The Case of the Married Woman by Lady Antonia Fraser

The Case of the Married Woman: Caroline Norton: A 19th Century Heroine Who Wanted Justice for Women

Lady Antonia Fraser

Score pending

2 reviews

Imprint: Weidenfeld & Nicolson
Publisher: Orion Publishing Co
Publication date: 6 May 2021
ISBN: 9781474610926

The scandal of nineteenth-century Britain: the sensational trial of Caroline Norton for adultery with the first Victorian Prime Minister

5 stars out of 5
Roger Lewis
3 May 2021

"a furious dissection of double standards – and a rousing study of a brave woman"

The major theme of Fraser’s book is rage – hers and Caroline’s – that women in those days had no rights over their children. In the eyes of the law, married women simply didn’t exist. “The female is by a law of nature put under the dominion of the male,” an assumption that had scriptural authority, as “superiority is not a thing of man’s devising, but of God’s”. Nor were women allowed to own anything, of any kind. Caroline’s grandfather’s pension and property, worth £40,000, which she’d inherited, “belonged legally to her husband,” who cut her allowance, giving her trouble at the bank.


4 stars out of 5
Daisy Goodwin
25 Apr 2021

"There have been other books about Caroline Norton, but Fraser’s is the first to emphasise what a modern figure she is"

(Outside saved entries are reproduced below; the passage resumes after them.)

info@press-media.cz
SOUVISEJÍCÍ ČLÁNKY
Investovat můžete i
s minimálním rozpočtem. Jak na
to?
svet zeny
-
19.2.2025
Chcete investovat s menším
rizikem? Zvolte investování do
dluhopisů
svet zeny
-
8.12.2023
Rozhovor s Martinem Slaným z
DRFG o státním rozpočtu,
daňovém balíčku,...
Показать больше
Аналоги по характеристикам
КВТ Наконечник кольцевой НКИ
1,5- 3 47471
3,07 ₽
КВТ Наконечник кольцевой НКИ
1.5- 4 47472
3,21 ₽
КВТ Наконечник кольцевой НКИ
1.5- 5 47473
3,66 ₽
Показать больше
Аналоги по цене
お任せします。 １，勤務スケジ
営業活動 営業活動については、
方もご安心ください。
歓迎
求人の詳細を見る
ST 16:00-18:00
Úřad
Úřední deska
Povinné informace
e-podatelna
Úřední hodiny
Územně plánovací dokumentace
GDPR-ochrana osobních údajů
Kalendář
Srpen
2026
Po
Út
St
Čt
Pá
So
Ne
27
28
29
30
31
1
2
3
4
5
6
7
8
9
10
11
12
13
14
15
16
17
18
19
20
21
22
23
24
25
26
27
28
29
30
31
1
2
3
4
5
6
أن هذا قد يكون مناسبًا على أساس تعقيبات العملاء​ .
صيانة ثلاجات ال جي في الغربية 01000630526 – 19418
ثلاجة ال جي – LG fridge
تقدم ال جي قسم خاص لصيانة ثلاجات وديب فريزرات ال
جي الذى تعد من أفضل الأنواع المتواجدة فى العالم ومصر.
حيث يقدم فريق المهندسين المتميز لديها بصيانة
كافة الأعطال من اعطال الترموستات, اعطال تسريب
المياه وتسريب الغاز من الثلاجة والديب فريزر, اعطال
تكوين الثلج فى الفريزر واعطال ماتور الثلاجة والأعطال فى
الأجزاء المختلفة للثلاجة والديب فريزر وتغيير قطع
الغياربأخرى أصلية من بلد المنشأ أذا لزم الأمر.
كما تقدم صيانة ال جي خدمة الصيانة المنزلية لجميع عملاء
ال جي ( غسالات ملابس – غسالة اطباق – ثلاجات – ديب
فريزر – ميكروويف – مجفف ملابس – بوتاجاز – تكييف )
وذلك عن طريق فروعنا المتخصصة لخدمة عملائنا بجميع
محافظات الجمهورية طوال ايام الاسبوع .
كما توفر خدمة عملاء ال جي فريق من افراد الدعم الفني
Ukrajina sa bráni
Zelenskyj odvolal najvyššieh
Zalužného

Caroline’s ceaseless campaigning, her taste for publicity and her ambition (she once wrote to the prime minister Sir Robert Peel suggesting she be appointed the next poet laureate) did not generally endear her to people — even her sisters wished that she would stop making such a fuss. She was also not what we could call a feminist: she believed that women should be “protected” by men. Yet she made a difference, a big difference. There have been other books about Caroline Norton, but Fraser’s is the first to emphasise what a modern figure she is, portraying her not as a hapless victim but as a working mother and bestselling writer who refused to submit to what can only be called the patriarchy — a “difficult” woman whose bloodymindedness improved the lot of other women. Fraser is surely right to call her a 19th-century heroine.